* [Work to be completed]
Only text lines belong in the answer: the lines from the first one in the records through the line with "root of tail: (447, 393)", copied exactly.

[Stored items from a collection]
○ ○ ○ ○
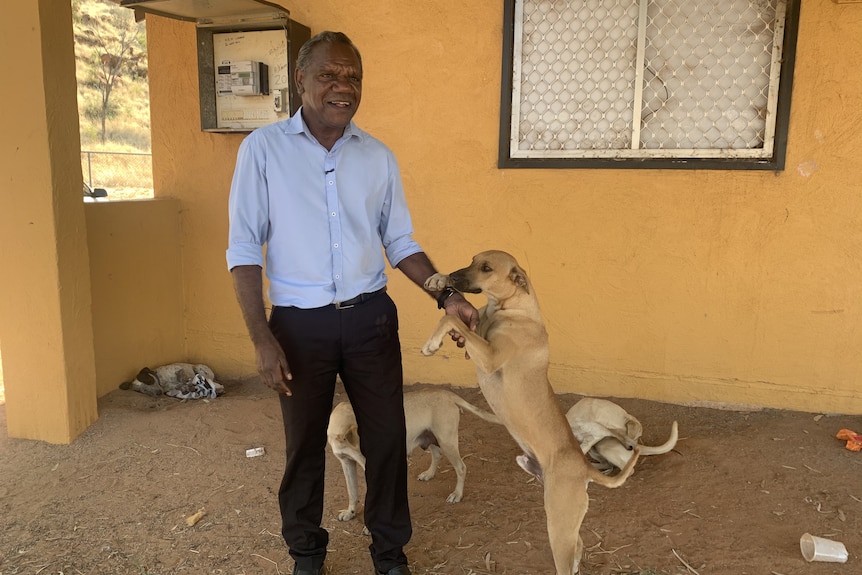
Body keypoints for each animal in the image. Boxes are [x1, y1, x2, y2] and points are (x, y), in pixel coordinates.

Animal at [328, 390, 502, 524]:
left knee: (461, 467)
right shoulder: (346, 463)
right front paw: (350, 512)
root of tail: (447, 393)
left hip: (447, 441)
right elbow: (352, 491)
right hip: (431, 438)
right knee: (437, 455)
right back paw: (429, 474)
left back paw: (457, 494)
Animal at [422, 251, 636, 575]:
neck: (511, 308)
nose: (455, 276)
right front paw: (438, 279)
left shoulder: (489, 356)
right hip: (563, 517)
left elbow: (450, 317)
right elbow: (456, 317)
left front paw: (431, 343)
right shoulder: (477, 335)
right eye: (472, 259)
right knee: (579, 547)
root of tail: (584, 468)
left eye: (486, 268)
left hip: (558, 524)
○ ○ ○ ○
* [Completed task]
Body keypoints for each animal in the image. Boxes are [x1, y1, x2, y2] and points are (x, y), in pixel coordinates.

Animal at [328, 390, 502, 524]:
left knee: (461, 467)
right shoulder: (346, 463)
right front paw: (350, 512)
root of tail: (447, 393)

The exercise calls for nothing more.